### WHAT TO DO
Using the listing below, return every line that includes "Dětský".

--------------------------------------------------

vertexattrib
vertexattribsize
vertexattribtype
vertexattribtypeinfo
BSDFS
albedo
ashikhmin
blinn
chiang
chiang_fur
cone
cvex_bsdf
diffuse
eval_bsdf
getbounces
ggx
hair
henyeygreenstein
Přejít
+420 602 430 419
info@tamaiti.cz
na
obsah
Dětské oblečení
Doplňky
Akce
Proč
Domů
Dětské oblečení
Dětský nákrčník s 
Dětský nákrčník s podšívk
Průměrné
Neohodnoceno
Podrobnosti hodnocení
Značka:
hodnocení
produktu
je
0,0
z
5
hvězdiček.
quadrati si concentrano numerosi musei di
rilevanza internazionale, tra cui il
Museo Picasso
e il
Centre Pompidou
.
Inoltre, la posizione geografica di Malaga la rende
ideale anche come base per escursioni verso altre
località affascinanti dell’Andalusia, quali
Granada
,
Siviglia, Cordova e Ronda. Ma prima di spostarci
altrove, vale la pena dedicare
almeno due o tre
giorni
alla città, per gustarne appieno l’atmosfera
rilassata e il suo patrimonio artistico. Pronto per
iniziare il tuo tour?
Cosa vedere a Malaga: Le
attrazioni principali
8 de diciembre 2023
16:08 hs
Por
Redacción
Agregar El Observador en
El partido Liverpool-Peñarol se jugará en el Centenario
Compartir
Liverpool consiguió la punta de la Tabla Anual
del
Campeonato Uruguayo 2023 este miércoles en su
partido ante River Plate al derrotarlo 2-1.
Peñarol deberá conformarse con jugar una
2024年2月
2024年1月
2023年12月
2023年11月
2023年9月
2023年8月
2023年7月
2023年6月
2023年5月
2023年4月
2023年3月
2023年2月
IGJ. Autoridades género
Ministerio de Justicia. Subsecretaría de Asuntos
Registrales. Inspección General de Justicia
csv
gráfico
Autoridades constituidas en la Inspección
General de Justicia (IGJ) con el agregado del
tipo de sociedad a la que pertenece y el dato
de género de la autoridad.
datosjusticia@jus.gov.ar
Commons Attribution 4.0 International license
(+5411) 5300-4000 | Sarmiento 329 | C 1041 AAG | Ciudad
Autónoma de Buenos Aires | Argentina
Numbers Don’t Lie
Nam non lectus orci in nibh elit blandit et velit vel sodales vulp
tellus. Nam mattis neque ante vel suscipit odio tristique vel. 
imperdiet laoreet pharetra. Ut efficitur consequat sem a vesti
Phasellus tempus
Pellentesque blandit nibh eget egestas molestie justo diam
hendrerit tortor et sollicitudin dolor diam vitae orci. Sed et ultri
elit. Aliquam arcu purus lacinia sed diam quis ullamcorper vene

--------------------------------------------------

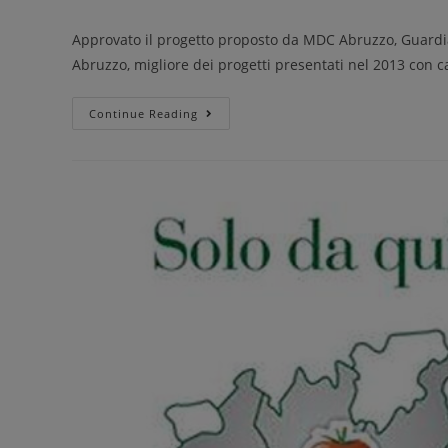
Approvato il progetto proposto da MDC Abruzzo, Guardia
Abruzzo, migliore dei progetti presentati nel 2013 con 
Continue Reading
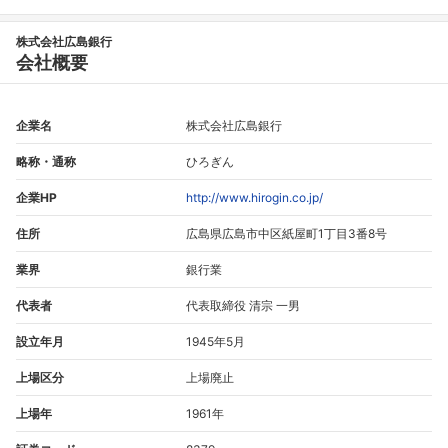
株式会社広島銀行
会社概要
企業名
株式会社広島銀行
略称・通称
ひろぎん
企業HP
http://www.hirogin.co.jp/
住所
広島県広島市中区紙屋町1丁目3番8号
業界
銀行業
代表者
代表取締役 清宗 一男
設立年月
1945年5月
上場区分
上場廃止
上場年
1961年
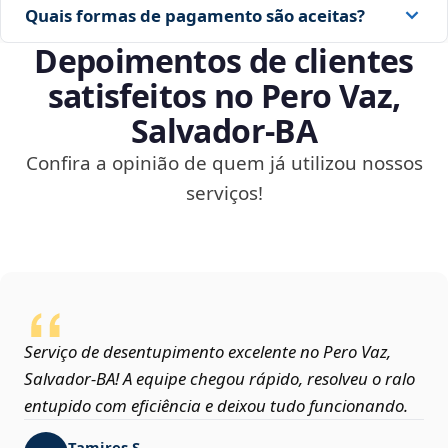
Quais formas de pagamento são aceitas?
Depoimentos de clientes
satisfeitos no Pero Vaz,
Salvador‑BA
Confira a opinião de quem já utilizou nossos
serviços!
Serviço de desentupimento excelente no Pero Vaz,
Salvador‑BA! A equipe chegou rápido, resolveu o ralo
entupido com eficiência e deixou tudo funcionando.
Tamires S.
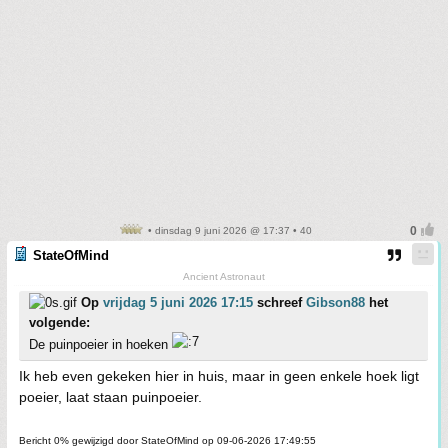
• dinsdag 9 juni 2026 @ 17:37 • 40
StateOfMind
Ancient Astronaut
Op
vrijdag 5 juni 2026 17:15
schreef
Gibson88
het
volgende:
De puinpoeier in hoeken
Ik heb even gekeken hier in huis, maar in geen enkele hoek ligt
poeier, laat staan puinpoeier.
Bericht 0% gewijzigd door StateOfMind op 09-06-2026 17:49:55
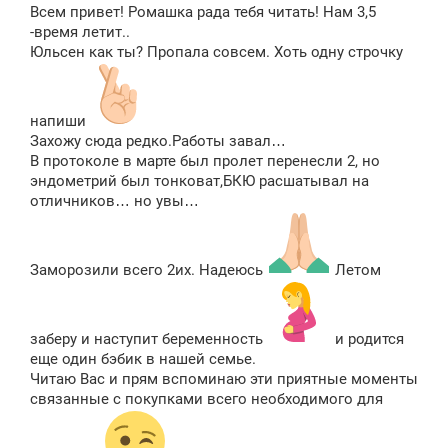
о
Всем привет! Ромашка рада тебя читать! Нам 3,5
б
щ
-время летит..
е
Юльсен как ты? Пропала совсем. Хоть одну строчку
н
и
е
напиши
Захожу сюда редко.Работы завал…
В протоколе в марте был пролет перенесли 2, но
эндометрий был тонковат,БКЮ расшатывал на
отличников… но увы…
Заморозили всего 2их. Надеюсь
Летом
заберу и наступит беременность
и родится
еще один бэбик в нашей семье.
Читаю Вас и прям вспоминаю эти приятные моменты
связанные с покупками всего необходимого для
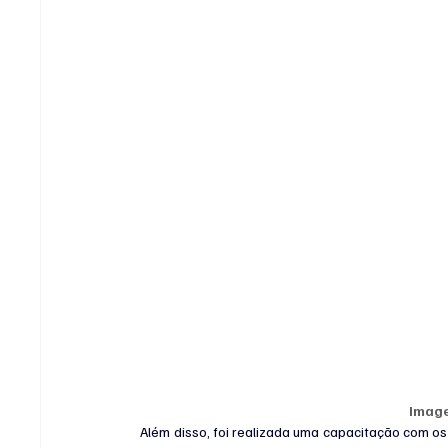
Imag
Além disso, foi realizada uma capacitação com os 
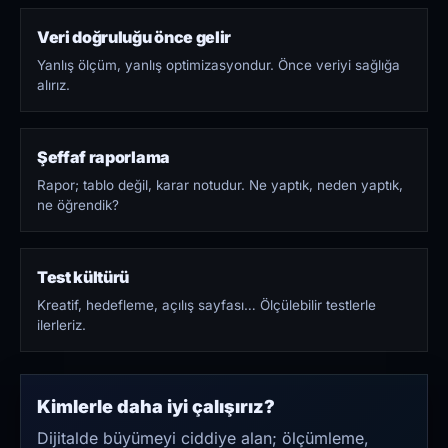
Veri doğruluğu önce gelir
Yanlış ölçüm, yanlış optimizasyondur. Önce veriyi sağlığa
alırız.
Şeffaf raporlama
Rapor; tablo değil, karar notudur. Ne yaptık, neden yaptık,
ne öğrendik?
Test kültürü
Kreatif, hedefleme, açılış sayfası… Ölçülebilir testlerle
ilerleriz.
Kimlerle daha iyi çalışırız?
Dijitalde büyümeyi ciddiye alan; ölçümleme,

--------------------------------------------------

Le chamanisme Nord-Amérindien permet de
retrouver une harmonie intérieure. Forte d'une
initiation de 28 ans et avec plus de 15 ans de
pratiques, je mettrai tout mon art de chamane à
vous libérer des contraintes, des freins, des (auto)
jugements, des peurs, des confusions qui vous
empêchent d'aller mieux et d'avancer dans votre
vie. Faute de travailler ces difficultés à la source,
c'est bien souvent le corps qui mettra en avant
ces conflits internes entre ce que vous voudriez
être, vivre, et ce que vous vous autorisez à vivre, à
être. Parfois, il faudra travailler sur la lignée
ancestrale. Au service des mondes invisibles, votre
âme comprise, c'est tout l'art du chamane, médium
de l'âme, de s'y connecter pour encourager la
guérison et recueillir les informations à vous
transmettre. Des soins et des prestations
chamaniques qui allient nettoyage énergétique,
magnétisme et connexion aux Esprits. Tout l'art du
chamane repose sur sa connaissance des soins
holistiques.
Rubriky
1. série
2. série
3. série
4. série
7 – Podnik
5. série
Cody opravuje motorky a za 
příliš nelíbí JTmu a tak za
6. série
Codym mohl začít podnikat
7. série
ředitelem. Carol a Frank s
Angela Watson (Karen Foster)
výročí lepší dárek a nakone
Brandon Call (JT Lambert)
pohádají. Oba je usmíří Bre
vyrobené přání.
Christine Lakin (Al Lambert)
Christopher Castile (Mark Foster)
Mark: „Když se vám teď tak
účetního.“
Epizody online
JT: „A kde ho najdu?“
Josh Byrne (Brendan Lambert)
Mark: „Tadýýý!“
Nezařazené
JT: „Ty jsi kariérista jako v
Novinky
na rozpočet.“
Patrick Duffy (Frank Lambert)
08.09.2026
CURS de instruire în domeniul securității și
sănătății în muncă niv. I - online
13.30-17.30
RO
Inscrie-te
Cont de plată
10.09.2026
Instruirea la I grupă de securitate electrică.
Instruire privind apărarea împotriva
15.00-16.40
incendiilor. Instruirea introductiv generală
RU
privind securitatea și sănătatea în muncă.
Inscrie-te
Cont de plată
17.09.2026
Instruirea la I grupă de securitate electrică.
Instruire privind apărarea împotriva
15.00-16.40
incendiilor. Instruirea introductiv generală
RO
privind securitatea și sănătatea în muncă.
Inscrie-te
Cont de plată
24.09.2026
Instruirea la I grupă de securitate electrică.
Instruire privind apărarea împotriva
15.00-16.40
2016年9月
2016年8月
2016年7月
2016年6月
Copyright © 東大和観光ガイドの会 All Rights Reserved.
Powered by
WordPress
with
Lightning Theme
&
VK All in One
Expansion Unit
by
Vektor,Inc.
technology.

--------------------------------------------------

### TASK SOLUTION
Dětský nákrčník s 
Dětský nákrčník s podšívk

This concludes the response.